(Dataset entries)
===
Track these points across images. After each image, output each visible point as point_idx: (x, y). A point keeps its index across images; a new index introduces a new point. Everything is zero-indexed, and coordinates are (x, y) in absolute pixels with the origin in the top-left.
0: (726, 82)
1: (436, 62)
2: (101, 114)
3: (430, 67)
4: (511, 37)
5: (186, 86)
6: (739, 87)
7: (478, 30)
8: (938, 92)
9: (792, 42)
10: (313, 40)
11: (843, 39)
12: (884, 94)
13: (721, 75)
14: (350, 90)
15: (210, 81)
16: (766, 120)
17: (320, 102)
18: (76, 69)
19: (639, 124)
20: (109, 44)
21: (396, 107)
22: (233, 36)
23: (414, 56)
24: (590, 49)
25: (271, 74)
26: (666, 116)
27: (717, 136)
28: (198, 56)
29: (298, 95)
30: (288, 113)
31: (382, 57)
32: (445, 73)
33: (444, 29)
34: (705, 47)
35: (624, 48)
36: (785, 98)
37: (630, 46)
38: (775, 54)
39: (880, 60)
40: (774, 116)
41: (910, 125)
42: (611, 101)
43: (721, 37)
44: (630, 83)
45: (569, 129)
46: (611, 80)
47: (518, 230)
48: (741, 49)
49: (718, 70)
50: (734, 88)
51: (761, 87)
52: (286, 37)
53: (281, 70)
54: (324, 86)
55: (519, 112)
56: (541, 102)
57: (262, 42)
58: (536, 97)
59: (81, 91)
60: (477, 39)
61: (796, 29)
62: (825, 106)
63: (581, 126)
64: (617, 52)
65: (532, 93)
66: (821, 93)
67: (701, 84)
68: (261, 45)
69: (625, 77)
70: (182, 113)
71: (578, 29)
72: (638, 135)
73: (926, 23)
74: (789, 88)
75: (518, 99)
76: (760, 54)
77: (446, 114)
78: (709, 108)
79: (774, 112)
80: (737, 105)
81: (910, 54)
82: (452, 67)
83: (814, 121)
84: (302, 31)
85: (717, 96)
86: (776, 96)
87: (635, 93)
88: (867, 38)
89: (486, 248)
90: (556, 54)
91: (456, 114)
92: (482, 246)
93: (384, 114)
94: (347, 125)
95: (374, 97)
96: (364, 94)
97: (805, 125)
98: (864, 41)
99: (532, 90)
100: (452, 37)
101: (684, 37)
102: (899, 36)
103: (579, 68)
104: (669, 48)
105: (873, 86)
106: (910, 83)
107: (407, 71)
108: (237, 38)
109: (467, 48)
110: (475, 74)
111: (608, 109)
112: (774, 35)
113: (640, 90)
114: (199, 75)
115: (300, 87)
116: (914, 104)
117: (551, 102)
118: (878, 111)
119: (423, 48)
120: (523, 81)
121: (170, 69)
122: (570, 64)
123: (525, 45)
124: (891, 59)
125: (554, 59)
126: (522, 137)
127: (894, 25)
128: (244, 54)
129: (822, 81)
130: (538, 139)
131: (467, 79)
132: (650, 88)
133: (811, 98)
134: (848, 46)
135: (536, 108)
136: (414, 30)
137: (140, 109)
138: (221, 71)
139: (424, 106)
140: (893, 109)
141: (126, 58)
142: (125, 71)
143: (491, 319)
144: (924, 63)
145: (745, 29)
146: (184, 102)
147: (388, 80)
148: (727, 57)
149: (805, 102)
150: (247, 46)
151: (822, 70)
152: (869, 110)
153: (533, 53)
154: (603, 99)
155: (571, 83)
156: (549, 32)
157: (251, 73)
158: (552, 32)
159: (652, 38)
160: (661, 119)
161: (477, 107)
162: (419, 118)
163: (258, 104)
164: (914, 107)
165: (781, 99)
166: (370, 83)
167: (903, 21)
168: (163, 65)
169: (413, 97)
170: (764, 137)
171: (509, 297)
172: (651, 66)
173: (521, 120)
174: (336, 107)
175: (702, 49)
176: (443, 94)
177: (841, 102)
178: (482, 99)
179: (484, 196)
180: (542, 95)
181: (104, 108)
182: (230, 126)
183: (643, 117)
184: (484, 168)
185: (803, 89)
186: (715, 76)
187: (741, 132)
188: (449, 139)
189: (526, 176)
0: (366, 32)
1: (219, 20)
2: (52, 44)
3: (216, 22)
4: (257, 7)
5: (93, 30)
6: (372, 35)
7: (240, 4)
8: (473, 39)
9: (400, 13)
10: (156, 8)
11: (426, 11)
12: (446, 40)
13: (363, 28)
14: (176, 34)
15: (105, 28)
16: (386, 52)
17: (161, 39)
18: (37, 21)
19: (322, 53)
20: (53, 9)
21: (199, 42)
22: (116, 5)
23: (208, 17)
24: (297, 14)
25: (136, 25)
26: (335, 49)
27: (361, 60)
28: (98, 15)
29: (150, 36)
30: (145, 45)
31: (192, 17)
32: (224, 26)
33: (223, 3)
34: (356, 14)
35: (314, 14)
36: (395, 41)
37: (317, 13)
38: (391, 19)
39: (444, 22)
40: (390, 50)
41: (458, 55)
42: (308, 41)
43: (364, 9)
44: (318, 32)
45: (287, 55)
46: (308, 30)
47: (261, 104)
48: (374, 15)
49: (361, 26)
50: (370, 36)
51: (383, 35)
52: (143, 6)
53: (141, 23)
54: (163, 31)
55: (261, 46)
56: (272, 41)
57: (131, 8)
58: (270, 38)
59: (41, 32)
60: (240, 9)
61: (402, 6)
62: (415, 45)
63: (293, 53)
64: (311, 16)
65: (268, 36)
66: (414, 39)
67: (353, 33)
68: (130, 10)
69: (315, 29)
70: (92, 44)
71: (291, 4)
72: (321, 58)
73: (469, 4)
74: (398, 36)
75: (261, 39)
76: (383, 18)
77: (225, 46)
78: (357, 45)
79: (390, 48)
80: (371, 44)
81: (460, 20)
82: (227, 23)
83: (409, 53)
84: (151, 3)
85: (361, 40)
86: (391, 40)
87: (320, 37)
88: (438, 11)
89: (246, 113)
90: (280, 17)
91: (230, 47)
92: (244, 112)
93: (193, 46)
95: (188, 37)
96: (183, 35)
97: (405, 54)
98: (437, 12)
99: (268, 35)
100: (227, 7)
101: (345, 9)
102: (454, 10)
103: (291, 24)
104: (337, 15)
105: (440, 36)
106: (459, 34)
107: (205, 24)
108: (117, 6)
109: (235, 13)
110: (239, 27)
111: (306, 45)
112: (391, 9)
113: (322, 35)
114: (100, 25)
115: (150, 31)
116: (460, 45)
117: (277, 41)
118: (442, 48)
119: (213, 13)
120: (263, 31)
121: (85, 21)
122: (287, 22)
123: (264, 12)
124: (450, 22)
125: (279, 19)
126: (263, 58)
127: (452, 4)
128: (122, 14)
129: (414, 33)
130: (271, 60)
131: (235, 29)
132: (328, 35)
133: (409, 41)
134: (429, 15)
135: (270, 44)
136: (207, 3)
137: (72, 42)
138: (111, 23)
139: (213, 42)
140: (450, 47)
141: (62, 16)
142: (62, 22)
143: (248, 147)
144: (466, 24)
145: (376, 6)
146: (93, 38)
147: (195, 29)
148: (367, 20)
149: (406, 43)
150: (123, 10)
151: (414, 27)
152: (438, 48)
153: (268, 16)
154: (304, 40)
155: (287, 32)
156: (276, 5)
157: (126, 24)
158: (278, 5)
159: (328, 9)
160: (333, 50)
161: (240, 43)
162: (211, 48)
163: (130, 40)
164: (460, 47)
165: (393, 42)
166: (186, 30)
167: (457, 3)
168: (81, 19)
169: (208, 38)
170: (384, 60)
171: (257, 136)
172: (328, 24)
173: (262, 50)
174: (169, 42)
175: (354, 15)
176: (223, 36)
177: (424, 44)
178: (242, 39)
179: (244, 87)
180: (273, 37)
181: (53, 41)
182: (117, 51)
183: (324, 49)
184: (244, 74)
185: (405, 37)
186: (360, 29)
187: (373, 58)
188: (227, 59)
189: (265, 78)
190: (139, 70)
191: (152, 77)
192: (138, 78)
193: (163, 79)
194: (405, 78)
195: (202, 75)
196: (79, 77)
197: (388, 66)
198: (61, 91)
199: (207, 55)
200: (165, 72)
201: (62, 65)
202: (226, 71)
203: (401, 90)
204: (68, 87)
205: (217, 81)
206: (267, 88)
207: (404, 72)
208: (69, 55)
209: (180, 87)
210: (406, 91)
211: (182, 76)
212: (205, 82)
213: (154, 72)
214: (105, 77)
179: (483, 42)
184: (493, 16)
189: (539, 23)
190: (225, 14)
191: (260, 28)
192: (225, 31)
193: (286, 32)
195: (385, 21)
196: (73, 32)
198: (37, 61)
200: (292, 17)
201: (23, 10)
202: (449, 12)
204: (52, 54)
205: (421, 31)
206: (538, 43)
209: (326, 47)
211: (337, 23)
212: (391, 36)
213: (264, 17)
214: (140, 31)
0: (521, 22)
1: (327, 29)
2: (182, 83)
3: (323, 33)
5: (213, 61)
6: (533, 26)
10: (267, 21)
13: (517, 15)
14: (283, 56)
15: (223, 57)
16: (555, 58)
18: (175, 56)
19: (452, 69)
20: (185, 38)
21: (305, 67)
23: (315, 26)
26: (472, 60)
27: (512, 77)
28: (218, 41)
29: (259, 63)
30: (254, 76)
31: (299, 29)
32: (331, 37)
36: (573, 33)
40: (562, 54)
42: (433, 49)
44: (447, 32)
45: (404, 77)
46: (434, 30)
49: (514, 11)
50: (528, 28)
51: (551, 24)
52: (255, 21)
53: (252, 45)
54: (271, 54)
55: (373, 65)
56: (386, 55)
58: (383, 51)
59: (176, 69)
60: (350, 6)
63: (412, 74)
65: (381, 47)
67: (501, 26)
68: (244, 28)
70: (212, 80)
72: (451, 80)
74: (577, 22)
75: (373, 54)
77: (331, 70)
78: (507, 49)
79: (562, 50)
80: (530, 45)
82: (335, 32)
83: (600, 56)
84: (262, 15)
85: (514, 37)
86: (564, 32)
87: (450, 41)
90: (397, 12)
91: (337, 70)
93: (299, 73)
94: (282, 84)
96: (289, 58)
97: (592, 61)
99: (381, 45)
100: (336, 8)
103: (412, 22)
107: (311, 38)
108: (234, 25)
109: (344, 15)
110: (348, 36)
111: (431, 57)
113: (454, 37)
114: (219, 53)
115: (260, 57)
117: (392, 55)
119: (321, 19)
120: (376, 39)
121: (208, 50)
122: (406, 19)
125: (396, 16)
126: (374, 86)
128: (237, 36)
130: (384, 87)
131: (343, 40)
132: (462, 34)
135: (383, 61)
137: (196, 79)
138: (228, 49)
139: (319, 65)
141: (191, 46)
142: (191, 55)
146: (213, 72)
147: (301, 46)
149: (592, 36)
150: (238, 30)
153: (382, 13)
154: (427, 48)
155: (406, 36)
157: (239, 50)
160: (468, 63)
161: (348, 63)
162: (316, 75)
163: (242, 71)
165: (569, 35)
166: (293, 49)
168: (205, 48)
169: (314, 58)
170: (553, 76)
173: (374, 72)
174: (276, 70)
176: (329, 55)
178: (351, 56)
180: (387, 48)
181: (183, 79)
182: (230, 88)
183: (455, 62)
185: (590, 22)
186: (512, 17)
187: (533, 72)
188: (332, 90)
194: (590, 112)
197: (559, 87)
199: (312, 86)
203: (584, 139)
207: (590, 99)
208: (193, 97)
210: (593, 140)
===
To do
Reproduce the lines of the material verbatim, beginning with the line containing "190: (139, 70)" and ending with the line containing "201: (23, 10)", including both of those lines.

Solution to the problem
190: (139, 70)
191: (152, 77)
192: (138, 78)
193: (163, 79)
194: (405, 78)
195: (202, 75)
196: (79, 77)
197: (388, 66)
198: (61, 91)
199: (207, 55)
200: (165, 72)
201: (62, 65)
202: (226, 71)
203: (401, 90)
204: (68, 87)
205: (217, 81)
206: (267, 88)
207: (404, 72)
208: (69, 55)
209: (180, 87)
210: (406, 91)
211: (182, 76)
212: (205, 82)
213: (154, 72)
214: (105, 77)
179: (483, 42)
184: (493, 16)
189: (539, 23)
190: (225, 14)
191: (260, 28)
192: (225, 31)
193: (286, 32)
195: (385, 21)
196: (73, 32)
198: (37, 61)
200: (292, 17)
201: (23, 10)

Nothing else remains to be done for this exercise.